Author(s) / Team representatives
Andreea Calma
Profession
arhitect
Photo/design credits
Calma Andreea
Text presentation of the author in English
Andreea Calma studied architecture in Bucharest and Reggio Calabria. She graduated from the "Ion Mincu" University of Architecture and Urban Planning in 2018 and since the same year is a PhD student and teaching assistant (2018-2021) in the Basics of Architectural Design Department. The subject of her research is the way of manifestation for the concept of critical regionalism in the practice of architecture and in the architects' discourses in the built space in Romania, after 1989. Among other things, she is the author of the diploma project "(Re)creation of a place: intentional community and cultural foundation at Poienărei, Argeș" exhibited during the Diploma Festival, The Institute, 2018. She is co-author, together with Matei Eugen Stoean, of the Memory contest, proposed by the Arch Out Loud platform, where their graphic and written "Scion" proposal received mention. At the end of her studies, she was awarded the Emil Prager Engineer Commemorative Award.

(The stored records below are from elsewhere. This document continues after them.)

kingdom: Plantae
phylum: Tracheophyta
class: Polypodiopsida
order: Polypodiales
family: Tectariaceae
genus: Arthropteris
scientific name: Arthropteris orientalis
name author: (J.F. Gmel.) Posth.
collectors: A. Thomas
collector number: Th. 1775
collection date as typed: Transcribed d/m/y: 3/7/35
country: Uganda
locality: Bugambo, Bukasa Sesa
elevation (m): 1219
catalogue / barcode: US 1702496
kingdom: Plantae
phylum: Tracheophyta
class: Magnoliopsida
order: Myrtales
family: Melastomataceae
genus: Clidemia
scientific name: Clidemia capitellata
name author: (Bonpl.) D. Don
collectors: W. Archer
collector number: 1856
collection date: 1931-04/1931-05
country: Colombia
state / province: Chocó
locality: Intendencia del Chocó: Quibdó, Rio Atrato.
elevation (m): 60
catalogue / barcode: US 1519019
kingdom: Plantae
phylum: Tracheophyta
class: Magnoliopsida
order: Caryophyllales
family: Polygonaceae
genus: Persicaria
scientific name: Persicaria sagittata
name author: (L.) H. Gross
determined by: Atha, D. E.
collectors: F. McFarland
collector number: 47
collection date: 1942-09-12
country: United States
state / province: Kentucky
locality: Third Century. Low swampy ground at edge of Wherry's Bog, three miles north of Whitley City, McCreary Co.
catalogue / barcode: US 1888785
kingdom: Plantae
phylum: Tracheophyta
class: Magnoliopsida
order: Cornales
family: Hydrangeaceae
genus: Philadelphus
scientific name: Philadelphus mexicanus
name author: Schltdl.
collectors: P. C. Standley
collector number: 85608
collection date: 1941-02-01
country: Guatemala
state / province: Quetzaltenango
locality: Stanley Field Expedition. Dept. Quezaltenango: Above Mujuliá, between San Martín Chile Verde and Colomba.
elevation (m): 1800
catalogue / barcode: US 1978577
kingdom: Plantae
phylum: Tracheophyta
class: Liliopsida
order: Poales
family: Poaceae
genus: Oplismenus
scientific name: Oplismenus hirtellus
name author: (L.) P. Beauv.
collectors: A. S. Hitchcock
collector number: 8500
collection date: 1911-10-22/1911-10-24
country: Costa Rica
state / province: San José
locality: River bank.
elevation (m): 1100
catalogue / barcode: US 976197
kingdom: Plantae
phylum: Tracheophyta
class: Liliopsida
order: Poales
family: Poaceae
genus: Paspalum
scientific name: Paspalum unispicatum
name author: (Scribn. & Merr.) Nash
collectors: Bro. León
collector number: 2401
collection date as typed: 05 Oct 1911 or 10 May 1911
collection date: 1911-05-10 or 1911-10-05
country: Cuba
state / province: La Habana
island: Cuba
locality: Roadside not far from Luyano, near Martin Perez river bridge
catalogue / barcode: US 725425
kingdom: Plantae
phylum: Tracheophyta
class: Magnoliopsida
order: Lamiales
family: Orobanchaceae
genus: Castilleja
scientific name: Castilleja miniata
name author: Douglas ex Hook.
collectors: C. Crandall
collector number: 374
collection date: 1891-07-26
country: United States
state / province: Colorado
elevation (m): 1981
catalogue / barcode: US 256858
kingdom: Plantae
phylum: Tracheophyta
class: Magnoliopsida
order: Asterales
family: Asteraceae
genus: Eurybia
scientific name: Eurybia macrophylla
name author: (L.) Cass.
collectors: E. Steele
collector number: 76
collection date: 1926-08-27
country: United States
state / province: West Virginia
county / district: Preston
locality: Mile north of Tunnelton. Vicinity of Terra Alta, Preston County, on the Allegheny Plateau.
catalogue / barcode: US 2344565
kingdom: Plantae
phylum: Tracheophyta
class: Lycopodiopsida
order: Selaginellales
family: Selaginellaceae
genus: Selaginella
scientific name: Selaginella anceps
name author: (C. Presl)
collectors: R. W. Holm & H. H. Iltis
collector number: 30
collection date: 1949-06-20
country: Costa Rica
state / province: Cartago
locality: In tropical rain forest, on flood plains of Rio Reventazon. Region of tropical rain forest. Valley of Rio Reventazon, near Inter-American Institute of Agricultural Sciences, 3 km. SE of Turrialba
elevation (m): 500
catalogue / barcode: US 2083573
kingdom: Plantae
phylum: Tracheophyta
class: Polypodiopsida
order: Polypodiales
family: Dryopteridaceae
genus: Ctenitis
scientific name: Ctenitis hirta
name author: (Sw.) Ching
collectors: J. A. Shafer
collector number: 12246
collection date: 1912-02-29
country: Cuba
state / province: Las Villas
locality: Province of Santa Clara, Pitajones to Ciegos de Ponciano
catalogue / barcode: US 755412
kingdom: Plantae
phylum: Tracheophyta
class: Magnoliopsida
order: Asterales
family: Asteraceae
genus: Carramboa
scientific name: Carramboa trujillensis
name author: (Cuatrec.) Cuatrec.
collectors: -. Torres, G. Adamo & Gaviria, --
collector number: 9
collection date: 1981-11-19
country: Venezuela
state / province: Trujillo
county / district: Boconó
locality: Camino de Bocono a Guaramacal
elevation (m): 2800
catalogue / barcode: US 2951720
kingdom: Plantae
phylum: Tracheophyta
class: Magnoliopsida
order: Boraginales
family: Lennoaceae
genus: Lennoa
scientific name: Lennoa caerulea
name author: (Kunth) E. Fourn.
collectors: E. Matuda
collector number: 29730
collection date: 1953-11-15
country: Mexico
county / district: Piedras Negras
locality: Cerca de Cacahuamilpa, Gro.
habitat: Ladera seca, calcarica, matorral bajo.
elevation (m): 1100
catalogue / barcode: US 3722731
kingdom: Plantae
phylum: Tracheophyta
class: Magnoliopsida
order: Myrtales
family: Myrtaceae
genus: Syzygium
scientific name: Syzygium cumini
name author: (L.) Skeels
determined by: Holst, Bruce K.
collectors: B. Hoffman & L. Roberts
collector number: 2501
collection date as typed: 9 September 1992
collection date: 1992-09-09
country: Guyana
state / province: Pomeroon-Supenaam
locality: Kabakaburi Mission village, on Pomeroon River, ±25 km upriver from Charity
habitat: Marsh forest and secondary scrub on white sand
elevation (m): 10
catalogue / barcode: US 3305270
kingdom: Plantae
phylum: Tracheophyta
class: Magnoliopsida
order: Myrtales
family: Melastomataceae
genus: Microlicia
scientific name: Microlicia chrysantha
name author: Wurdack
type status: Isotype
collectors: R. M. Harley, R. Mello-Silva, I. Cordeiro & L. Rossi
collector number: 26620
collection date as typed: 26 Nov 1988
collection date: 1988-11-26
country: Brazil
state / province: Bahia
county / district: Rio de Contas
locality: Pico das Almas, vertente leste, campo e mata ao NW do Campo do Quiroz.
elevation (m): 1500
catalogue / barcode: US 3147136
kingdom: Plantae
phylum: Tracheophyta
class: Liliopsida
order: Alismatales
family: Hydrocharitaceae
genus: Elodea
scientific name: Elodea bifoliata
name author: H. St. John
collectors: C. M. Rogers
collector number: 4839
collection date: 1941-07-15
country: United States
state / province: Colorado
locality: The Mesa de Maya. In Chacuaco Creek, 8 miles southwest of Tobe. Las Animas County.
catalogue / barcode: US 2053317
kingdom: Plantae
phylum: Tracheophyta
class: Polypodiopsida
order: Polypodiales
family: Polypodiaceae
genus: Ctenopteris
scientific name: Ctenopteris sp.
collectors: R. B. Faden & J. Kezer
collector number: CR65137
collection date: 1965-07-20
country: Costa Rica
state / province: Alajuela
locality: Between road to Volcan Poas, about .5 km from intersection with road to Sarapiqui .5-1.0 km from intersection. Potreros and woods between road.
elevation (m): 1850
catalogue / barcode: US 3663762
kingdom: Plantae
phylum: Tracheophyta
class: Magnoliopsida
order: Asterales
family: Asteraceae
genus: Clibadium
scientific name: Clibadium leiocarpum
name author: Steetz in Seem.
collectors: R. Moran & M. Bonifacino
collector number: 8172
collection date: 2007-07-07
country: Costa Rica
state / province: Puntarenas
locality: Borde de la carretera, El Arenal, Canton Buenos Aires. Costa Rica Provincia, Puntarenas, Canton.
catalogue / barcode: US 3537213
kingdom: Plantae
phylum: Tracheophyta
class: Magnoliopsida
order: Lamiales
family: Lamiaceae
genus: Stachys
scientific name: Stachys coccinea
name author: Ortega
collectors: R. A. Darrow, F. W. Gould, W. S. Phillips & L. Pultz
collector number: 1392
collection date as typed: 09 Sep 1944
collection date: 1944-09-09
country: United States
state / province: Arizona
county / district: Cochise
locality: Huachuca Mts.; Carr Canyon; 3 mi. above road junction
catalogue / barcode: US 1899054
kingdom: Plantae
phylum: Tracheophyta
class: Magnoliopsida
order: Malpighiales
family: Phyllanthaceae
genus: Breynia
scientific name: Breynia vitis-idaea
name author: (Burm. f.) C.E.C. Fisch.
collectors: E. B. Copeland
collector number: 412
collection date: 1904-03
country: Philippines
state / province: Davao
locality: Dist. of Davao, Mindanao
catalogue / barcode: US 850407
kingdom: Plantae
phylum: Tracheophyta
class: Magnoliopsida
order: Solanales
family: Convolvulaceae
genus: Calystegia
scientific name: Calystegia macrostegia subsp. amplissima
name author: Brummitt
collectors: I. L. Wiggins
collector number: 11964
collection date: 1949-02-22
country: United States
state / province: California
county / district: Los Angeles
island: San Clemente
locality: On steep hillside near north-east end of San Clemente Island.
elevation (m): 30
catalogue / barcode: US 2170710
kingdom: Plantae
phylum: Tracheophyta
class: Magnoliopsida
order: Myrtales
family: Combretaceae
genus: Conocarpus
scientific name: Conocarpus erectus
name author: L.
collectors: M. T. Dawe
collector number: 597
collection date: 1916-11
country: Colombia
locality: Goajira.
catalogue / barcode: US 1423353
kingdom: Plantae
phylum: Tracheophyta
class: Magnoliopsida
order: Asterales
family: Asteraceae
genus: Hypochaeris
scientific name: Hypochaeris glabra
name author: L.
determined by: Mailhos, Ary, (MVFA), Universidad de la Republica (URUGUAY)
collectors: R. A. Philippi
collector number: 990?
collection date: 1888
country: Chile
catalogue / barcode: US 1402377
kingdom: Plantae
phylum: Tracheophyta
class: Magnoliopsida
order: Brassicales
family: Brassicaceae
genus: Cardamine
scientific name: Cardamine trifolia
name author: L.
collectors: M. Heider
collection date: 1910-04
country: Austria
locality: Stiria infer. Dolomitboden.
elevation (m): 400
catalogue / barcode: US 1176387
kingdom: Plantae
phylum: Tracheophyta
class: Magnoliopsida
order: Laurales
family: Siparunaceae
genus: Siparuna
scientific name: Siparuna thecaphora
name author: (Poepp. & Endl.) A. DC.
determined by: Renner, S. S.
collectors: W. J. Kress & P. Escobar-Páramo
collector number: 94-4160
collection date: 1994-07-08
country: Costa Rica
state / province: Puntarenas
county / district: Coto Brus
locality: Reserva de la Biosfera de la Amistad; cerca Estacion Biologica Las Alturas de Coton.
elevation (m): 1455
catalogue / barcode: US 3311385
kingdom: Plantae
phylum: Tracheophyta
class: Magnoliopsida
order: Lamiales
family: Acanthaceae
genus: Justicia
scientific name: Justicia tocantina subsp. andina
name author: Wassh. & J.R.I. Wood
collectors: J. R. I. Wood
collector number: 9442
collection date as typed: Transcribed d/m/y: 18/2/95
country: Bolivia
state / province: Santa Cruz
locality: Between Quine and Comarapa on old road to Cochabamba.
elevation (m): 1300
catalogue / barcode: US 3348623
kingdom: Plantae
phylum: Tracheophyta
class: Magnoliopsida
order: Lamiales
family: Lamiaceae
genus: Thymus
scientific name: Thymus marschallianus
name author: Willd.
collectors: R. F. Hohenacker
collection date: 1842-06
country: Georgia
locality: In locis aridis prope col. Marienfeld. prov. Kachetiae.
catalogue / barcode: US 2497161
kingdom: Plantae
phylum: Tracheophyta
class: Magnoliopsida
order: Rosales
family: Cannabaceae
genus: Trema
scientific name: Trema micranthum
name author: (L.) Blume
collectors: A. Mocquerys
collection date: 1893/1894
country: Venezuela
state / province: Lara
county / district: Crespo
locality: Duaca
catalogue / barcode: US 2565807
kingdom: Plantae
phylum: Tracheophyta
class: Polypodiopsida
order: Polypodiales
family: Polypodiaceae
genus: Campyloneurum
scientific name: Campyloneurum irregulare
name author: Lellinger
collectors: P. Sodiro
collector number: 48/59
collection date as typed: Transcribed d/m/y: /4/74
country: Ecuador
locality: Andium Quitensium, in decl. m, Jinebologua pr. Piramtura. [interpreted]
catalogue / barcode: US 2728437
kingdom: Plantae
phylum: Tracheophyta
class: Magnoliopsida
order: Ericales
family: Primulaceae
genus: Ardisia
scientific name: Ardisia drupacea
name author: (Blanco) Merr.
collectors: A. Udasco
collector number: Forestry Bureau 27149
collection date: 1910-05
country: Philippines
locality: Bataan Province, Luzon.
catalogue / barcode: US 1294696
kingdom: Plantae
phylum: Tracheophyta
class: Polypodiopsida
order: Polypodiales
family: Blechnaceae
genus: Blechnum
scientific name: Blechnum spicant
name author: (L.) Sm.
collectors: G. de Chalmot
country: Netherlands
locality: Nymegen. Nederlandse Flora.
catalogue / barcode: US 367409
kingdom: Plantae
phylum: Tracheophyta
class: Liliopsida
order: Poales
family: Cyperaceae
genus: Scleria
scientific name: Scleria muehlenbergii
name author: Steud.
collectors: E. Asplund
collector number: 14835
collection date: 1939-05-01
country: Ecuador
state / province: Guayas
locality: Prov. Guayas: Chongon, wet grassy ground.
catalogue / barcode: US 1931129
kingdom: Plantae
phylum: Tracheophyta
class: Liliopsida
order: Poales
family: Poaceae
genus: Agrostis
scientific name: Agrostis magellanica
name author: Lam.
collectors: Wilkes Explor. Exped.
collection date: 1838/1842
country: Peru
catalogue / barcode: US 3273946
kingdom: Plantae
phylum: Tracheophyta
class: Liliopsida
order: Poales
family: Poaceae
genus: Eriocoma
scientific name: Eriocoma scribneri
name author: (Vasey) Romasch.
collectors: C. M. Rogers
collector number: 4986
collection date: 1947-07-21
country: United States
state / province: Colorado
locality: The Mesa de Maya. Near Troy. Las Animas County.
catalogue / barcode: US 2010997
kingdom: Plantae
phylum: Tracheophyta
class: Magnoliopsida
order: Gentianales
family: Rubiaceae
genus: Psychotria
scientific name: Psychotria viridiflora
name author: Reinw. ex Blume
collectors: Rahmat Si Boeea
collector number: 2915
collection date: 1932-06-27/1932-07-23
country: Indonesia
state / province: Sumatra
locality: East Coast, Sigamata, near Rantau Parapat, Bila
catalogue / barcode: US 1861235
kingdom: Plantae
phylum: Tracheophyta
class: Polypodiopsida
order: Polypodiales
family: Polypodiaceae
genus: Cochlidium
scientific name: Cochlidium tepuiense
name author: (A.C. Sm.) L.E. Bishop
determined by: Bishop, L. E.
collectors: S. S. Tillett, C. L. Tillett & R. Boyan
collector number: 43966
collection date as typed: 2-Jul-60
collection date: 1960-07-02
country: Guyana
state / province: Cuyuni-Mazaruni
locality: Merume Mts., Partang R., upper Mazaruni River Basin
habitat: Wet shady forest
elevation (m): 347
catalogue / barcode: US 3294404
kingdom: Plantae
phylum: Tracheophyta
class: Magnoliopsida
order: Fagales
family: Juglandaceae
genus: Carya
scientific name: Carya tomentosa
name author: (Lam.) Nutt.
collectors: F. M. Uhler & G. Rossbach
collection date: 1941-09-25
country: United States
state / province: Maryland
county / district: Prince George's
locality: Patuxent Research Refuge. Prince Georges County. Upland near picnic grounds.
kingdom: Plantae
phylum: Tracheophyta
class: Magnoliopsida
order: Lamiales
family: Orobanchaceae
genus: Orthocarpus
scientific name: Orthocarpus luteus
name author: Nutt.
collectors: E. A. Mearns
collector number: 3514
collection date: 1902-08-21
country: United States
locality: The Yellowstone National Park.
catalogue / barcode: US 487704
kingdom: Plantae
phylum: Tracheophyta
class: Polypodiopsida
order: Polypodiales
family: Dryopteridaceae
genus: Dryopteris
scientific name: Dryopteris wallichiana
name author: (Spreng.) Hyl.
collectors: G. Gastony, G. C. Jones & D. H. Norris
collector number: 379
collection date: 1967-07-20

In the practice of architecture, she had as mentors Sînziana and Pierre Bortnowski, with whom she dedicated herself to the proposal of emergency intervention projects for historical monuments, such as the Art Museum in Drobeta-Turnu Severin, the Pleșa Castle, Mehedinți county, and the building designed by Marcel Iancu, from Pictor Ștefan Luchian Street. For the Art Museum in Drobeta, she worked together with Ioana Vlasiu, historian and art critic, to develop the curatorial project for the new exhibitions.
Text abstract in English
We start with the scaffolding as an intermediate element in the architecture of the city. It is itself a cover for the building next which it stands and also gives it a cover (contemporary interpretation) by restoring finishes or renewing them, but also a new shelter (house-within-house) when the scaffolding is in the interior space or covers the entire roof of the building. It is minimally invasive to the building, anchoring at only a few points. This in-between space, often autonomous, changes the geometry of the volumes, their proportion, their level of detailing, sometimes denser than the original, or, on the contrary, it reduces everything to a two-dimensional drawing. We choose to talk about the scaffolding that covers a building-monument because this type of construction has a compositional richness (density of materials, structural and decorative elements, textures, jutties, volumes of different heights and with different covering solutions) and often a scaffolding opening gives us the chance to focus on a limited field of the façade. This three-dimensional, structural cover can confuse us by being trapped in the logic of the 3D created by the structural elements, but it can also help us by cutting out parts of the content. It thus provides us with a grid that we can traverse both with our eyes and with our feet, which makes it special because it gives consistency to the cover, which is not a mere shell, but a space, with many valences, which will be discussed, including the function of a temporary portico (cover - shelter) at street level.
This envelope produces new faces of the building, from the rudimentary (improvised scaffolding made of wooden planks) to the high-tech (uncovered metal filiform structure or covered with thin, transparent canvas), and even kitsch (structure for advertising billboards on historical monuments) in consumer society. We will go through these hypostases together and try to show how contemporary urban life is changing around a building under scaffolding, how it suddenly becomes noticed for taking citizens out of their comfort zone or for offering new ways of approaching the building, or how it offers tourists the chance to come back to see the newly restored building.